## Your goal
Give back, word for word, the line that contains "X131300000Y-72680000D03*" and every line that follows it in the data below.

(Electronic design files)
○ ○ ○ ○ ○

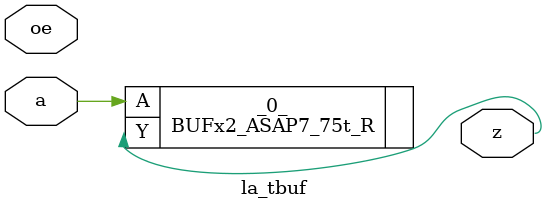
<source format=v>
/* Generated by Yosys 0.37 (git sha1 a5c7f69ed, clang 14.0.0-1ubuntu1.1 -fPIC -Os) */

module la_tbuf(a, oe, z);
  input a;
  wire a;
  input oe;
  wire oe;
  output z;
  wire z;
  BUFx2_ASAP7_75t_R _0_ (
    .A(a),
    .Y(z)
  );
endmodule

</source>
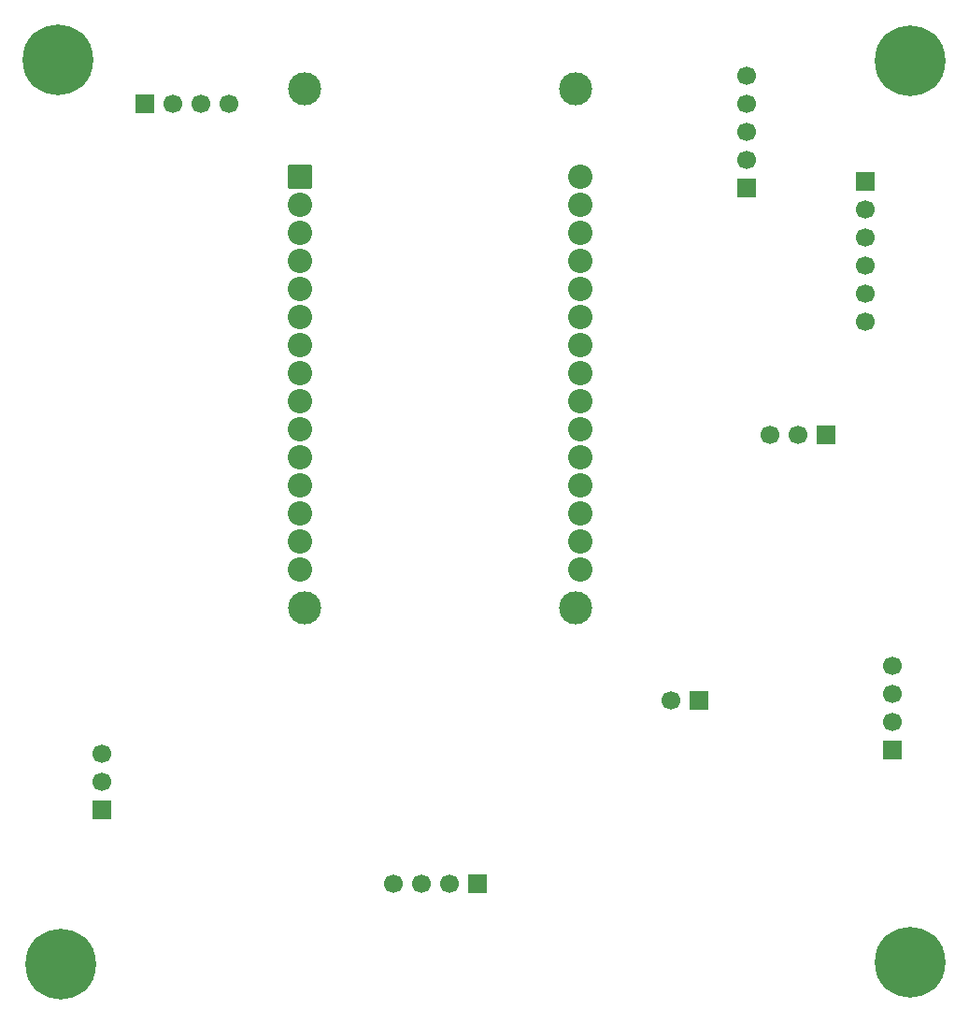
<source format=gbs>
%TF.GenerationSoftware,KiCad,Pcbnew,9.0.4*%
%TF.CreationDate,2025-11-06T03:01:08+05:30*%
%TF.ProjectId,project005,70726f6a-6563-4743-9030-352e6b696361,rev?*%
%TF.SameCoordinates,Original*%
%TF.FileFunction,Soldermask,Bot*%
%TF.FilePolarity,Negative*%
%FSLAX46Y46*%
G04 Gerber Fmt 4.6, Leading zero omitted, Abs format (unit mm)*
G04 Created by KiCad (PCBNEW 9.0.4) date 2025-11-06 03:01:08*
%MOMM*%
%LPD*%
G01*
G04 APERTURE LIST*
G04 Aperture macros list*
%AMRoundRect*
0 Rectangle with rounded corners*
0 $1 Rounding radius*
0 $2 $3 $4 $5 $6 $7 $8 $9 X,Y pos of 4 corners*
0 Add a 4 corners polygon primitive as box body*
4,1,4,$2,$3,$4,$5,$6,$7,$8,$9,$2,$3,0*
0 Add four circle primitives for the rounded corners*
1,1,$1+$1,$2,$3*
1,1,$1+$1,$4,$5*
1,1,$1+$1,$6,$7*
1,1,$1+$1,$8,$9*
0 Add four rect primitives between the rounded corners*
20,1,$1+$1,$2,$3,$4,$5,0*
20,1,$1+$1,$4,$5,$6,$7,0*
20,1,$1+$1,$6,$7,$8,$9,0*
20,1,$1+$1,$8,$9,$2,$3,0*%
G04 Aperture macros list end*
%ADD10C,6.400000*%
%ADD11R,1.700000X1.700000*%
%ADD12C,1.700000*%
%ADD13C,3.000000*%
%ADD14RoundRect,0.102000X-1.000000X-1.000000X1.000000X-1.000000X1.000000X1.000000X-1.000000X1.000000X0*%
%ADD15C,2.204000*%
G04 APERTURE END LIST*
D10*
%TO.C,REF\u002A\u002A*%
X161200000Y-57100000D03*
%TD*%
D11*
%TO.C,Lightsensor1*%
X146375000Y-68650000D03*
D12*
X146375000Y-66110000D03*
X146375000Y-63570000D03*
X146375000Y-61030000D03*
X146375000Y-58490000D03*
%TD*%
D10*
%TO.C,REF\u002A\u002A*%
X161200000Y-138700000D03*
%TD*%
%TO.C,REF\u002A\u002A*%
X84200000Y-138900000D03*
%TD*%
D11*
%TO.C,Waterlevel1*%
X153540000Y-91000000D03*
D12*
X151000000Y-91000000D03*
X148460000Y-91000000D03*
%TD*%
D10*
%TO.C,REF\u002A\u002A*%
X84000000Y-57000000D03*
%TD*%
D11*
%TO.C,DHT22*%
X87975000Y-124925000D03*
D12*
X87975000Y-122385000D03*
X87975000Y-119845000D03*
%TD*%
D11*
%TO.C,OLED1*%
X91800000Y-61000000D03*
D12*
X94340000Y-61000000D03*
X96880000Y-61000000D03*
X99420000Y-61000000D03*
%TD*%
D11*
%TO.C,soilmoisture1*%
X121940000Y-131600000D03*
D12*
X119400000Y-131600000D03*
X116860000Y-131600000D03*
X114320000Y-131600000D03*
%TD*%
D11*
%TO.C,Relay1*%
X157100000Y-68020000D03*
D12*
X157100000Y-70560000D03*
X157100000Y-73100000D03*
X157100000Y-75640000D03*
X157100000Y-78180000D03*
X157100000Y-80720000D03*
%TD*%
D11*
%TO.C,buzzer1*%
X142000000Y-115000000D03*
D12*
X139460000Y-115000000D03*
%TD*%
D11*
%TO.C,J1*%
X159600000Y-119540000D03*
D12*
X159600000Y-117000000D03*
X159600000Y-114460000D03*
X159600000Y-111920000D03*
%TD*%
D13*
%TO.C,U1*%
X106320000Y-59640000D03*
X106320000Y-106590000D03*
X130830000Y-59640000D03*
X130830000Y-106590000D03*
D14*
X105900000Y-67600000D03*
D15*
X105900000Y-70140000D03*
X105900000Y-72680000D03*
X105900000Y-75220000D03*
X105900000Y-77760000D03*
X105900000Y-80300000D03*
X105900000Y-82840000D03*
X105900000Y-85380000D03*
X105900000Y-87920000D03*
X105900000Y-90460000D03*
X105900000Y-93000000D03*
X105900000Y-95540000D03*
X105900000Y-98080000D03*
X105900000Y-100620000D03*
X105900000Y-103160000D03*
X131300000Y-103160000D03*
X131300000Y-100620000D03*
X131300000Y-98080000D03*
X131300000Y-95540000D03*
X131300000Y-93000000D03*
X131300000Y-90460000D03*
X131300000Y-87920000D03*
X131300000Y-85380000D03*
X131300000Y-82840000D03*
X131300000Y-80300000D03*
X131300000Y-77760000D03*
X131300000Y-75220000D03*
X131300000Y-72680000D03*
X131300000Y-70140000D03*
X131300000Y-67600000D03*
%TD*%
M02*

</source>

○ ○ ○ ○ ○

## Output below
X131300000Y-72680000D03*
X131300000Y-70140000D03*
X131300000Y-67600000D03*
%TD*%
M02*

</source>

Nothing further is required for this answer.